When he was 25, Bobby Broom was picked by jazz legend Kenny Burrell to be part of this Jazz Guitar Band, whose stint at New York's Village Vanguard resulted in two albums. By then, Broom had moved from his native New York to Chicago and already logged sessions with Dizzy Gillespie, Stanley Turrentine, and Sonny Rollins.
He later held down a five-year stint with Dr. John, and reunited with Rollins for last year's stellar Sonny Please
, but Song and Dance
is only his sixth solo album in the 26 years since his debut, Clean Sweep
Choosing a trio format, with bassist Dennis Carroll and drummer Kobie Watkins, Broom kicks off the proceedings with a swinging take on the Beatles' "Can't Buy Me Love," in the great tradition of jazzers reinterpreting pop standards. The tone from his Hofner Jazzica arch-top is warm, but still has plenty of definition, as illustrated on another pop cover, "Where Is The Love?"
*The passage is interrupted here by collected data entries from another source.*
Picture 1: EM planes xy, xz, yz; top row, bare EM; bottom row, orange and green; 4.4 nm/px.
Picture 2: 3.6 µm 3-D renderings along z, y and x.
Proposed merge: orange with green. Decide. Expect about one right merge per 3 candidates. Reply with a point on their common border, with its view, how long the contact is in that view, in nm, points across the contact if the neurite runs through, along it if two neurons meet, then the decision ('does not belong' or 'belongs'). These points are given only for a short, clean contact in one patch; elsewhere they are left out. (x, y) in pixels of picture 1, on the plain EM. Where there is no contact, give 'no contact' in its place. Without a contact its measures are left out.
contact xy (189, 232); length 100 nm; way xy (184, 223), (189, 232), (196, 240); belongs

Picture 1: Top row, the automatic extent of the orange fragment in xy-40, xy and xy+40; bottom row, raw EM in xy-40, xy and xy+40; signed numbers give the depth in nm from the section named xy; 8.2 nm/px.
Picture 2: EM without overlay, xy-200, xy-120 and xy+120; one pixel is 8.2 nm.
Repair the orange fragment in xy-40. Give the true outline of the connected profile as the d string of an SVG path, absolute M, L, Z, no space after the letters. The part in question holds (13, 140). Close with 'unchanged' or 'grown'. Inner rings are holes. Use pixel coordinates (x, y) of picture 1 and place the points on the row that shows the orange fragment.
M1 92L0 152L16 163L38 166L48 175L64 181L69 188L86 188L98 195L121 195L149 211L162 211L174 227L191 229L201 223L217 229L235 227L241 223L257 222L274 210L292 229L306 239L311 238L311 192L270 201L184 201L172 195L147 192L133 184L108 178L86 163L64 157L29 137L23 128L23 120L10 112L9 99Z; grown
Burrell's influence is evident, but Broom's biggest hero is probably George Benson, whose swinging phrasing and fanciful side can be felt on an uptempo jam on the Little Rascal's Theme, "Good Old Days," of all things.
Broom's originals blend into the program nicely, particularly the easy swing of "Coming Home." But even on material that's been done every which way - Whether an evergreen like Charlie Chaplin's "Smile" or Leon Russell's (and the Carpenters') '70's hit "Superstar" - Broom's arrangements are fresh and inventive. And Jim Webb's "Wichita Lineman" provides an especially abundant palette for Broom's explorations.
Hopefully, Broom can tear himself away from session work to continue on this path with a follow-up soon.